API6:2019 Mass Assignment
Binding client provided data (e.g., JSON) to data models, without proper filtering of properties based on an allow list, usually leads to Mass Assignment. Either guessing objects properties, exploring other API endpoints, reading the documentation, or providing additional object properties in request payloads, allows attackers to modify object properties they are not supposed to.
API7:2019 Security Misconfiguration
Security misconfiguration is commonly a result of unsecure default configurations, incomplete or ad-hoc configurations, open cloud storage, misconfigured HTTP headers, unnecessary HTTP methods, permissive Cross-Origin resource sharing (CORS), and verbose error messages containing sensitive information.
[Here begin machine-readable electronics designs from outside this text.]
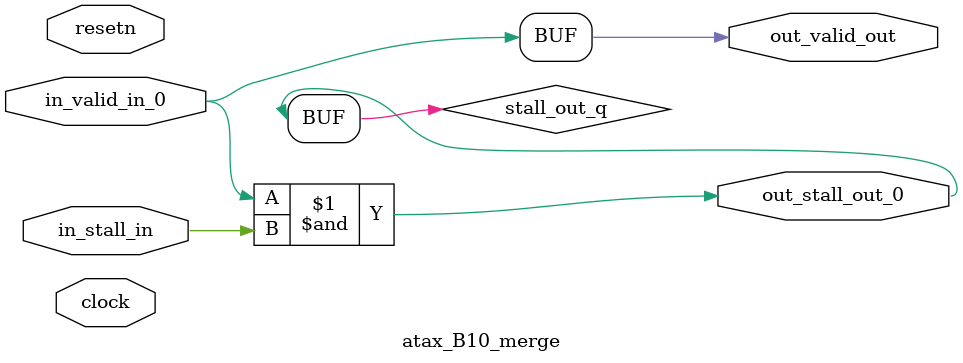
<source format=sv>



(* altera_attribute = "-name AUTO_SHIFT_REGISTER_RECOGNITION OFF; -name MESSAGE_DISABLE 10036; -name MESSAGE_DISABLE 10037; -name MESSAGE_DISABLE 14130; -name MESSAGE_DISABLE 14320; -name MESSAGE_DISABLE 15400; -name MESSAGE_DISABLE 14130; -name MESSAGE_DISABLE 10036; -name MESSAGE_DISABLE 12020; -name MESSAGE_DISABLE 12030; -name MESSAGE_DISABLE 12010; -name MESSAGE_DISABLE 12110; -name MESSAGE_DISABLE 14320; -name MESSAGE_DISABLE 13410; -name MESSAGE_DISABLE 113007; -name MESSAGE_DISABLE 10958" *)
module atax_B10_merge (
    input wire [0:0] in_stall_in,
    input wire [0:0] in_valid_in_0,
    output wire [0:0] out_stall_out_0,
    output wire [0:0] out_valid_out,
    input wire clock,
    input wire resetn
    );

    wire [0:0] stall_out_q;


    // stall_out(LOGICAL,6)
    assign stall_out_q = in_valid_in_0 & in_stall_in;

    // out_stall_out_0(GPOUT,4)
    assign out_stall_out_0 = stall_out_q;

    // out_valid_out(GPOUT,5)
    assign out_valid_out = in_valid_in_0;

endmodule

</source>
Injection flaws, such as SQL, NoSQL, Command Injection, etc., occur when untrusted data is sent to an interpreter as part of a command or query. The attacker’s malicious data can trick the interpreter into executing unintended commands or accessing data without proper authorization.
API9:2019 Improper Assets Management
APIs tend to expose more endpoints than traditional web applications. This makes proper and updated documentation highly important. Proper hosts and deployed API versions inventory also play an important role in mitigating issues such as deprecated API versions and exposed debug endpoints.
API10:2019 Insufficient Logging & Monitoring
Insufficient logging and monitoring, coupled with missing or ineffective integration with incident response, allows attackers to further attack systems, maintain persistence, pivot to more systems to tamper with, extract, or destroy data.
How to ensure API Security ?
Implementing API gateways is very helpful in tracking all the API calls and monitoring how the API is utilized.
The simpler the security you implement in the API, the easier it is for a hacker to gain access to it. Hence always implement a proper access control which defines who can access the resources through the API.
Even if you did proper security measures, still there will be unseen vulnerabilities due to common mistakes, outdated assets or due to negligence. And the most effective way to mitigate this is by conducting frequent vulnerability assessment and penetration testing on the APIs with an API security testing tool.